Word for word, set down every record that appears below.

====== Entries provided

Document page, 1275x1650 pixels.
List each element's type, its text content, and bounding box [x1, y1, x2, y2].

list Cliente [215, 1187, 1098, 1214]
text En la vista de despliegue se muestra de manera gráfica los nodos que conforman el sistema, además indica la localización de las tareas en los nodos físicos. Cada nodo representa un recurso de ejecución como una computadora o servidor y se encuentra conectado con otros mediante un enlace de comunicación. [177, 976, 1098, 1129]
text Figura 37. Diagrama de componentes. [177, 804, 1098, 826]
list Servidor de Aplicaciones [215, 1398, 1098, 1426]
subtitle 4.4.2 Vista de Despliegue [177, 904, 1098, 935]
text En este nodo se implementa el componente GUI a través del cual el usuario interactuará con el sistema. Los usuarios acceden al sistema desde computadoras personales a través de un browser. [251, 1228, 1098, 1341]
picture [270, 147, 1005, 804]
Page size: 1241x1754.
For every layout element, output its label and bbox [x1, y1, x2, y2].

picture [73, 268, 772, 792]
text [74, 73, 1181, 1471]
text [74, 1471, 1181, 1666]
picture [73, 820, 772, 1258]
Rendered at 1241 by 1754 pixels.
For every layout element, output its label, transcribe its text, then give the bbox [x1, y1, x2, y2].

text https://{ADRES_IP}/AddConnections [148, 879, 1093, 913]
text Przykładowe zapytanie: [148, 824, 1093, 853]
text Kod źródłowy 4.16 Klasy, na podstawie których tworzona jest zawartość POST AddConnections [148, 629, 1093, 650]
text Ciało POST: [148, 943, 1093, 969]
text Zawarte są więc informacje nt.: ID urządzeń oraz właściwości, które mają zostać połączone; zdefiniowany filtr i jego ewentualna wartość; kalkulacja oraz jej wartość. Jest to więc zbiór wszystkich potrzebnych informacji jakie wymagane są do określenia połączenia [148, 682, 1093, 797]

============

» Response for this exercise:
Document page, 1275x1650 pixels.
List each element's type, its text content, and bounding box [x1, y1, x2, y2].

list Cliente [215, 1187, 1098, 1214]
text En la vista de despliegue se muestra de manera gráfica los nodos que conforman el sistema, además indica la localización de las tareas en los nodos físicos. Cada nodo representa un recurso de ejecución como una computadora o servidor y se encuentra conectado con otros mediante un enlace de comunicación. [177, 976, 1098, 1129]
text Figura 37. Diagrama de componentes. [177, 804, 1098, 826]
list Servidor de Aplicaciones [215, 1398, 1098, 1426]
subtitle 4.4.2 Vista de Despliegue [177, 904, 1098, 935]
text En este nodo se implementa el componente GUI a través del cual el usuario interactuará con el sistema. Los usuarios acceden al sistema desde computadoras personales a través de un browser. [251, 1228, 1098, 1341]
picture [270, 147, 1005, 804]
Page size: 1241x1754.
For every layout element, output its label and bbox [x1, y1, x2, y2].

picture [73, 268, 772, 792]
text [74, 73, 1181, 1471]
text [74, 1471, 1181, 1666]
picture [73, 820, 772, 1258]
Rendered at 1241 by 1754 pixels.
For every layout element, output its label, transcribe its text, then give the bbox [x1, y1, x2, y2].

text https://{ADRES_IP}/AddConnections [148, 879, 1093, 913]
text Przykładowe zapytanie: [148, 824, 1093, 853]
text Kod źródłowy 4.16 Klasy, na podstawie których tworzona jest zawartość POST AddConnections [148, 629, 1093, 650]
text Ciało POST: [148, 943, 1093, 969]
text Zawarte są więc informacje nt.: ID urządzeń oraz właściwości, które mają zostać połączone; zdefiniowany filtr i jego ewentualna wartość; kalkulacja oraz jej wartość. Jest to więc zbiór wszystkich potrzebnych informacji jakie wymagane są do określenia połączenia [148, 682, 1093, 797]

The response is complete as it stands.